The reply must return each line of the data exactly.
══ Input ══
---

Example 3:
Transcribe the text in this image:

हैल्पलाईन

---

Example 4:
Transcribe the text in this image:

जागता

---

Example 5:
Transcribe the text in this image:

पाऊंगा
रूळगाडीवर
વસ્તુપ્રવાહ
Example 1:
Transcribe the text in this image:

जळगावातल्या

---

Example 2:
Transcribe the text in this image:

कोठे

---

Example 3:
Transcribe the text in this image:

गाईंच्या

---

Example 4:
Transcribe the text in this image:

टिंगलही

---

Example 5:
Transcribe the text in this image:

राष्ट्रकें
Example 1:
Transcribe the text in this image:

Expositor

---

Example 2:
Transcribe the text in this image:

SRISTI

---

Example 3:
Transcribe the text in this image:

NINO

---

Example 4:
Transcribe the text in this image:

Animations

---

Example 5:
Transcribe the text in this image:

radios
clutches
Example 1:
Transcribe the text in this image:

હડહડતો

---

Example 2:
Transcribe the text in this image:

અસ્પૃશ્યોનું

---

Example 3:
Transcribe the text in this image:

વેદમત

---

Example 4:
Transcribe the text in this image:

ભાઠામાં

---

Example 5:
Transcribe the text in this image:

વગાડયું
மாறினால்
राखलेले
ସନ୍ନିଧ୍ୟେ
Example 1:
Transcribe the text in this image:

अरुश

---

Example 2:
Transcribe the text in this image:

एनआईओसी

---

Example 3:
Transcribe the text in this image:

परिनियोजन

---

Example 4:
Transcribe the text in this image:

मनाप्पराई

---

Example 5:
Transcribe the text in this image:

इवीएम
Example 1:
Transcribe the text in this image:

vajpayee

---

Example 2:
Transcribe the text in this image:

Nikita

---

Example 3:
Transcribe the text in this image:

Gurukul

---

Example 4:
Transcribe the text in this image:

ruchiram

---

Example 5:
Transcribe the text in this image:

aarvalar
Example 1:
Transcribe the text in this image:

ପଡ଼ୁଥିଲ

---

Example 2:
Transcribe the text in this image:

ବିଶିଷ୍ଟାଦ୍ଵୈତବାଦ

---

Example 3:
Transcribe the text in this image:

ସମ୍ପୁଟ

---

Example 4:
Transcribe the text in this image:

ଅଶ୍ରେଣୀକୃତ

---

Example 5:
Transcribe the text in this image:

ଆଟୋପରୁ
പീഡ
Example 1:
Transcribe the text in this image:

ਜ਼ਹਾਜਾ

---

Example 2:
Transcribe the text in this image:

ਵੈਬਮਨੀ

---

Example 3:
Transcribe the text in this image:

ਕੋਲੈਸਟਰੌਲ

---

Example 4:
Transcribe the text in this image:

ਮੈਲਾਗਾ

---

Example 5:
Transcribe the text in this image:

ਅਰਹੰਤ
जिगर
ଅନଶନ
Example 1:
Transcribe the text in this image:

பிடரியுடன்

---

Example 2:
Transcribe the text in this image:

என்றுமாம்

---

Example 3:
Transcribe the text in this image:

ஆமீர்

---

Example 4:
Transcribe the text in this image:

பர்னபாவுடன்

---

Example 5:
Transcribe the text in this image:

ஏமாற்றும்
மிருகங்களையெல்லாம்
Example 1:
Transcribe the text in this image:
═══
- Answer space -
---

Example 3:
Transcribe the text in this image:

हैल्पलाईन

---

Example 4:
Transcribe the text in this image:

जागता

---

Example 5:
Transcribe the text in this image:

पाऊंगा
रूळगाडीवर
વસ્તુપ્રવાહ
Example 1:
Transcribe the text in this image:

जळगावातल्या

---

Example 2:
Transcribe the text in this image:

कोठे

---

Example 3:
Transcribe the text in this image:

गाईंच्या

---

Example 4:
Transcribe the text in this image:

टिंगलही

---

Example 5:
Transcribe the text in this image:

राष्ट्रकें
Example 1:
Transcribe the text in this image:

Expositor

---

Example 2:
Transcribe the text in this image:

SRISTI

---

Example 3:
Transcribe the text in this image:

NINO

---

Example 4:
Transcribe the text in this image:

Animations

---

Example 5:
Transcribe the text in this image:

radios
clutches
Example 1:
Transcribe the text in this image:

હડહડતો

---

Example 2:
Transcribe the text in this image:

અસ્પૃશ્યોનું

---

Example 3:
Transcribe the text in this image:

વેદમત

---

Example 4:
Transcribe the text in this image:

ભાઠામાં

---

Example 5:
Transcribe the text in this image:

વગાડયું
மாறினால்
राखलेले
ସନ୍ନିଧ୍ୟେ
Example 1:
Transcribe the text in this image:

अरुश

---

Example 2:
Transcribe the text in this image:

एनआईओसी

---

Example 3:
Transcribe the text in this image:

परिनियोजन

---

Example 4:
Transcribe the text in this image:

मनाप्पराई

---

Example 5:
Transcribe the text in this image:

इवीएम
Example 1:
Transcribe the text in this image:

vajpayee

---

Example 2:
Transcribe the text in this image:

Nikita

---

Example 3:
Transcribe the text in this image:

Gurukul

---

Example 4:
Transcribe the text in this image:

ruchiram

---

Example 5:
Transcribe the text in this image:

aarvalar
Example 1:
Transcribe the text in this image:

ପଡ଼ୁଥିଲ

---

Example 2:
Transcribe the text in this image:

ବିଶିଷ୍ଟାଦ୍ଵୈତବାଦ

---

Example 3:
Transcribe the text in this image:

ସମ୍ପୁଟ

---

Example 4:
Transcribe the text in this image:

ଅଶ୍ରେଣୀକୃତ

---

Example 5:
Transcribe the text in this image:

ଆଟୋପରୁ
പീഡ
Example 1:
Transcribe the text in this image:

ਜ਼ਹਾਜਾ

---

Example 2:
Transcribe the text in this image:

ਵੈਬਮਨੀ

---

Example 3:
Transcribe the text in this image:

ਕੋਲੈਸਟਰੌਲ

---

Example 4:
Transcribe the text in this image:

ਮੈਲਾਗਾ

---

Example 5:
Transcribe the text in this image:

ਅਰਹੰਤ
जिगर
ଅନଶନ
Example 1:
Transcribe the text in this image:

பிடரியுடன்

---

Example 2:
Transcribe the text in this image:

என்றுமாம்

---

Example 3:
Transcribe the text in this image:

ஆமீர்

---

Example 4:
Transcribe the text in this image:

பர்னபாவுடன்

---

Example 5:
Transcribe the text in this image:

ஏமாற்றும்
மிருகங்களையெல்லாம்
Example 1:
Transcribe the text in this image:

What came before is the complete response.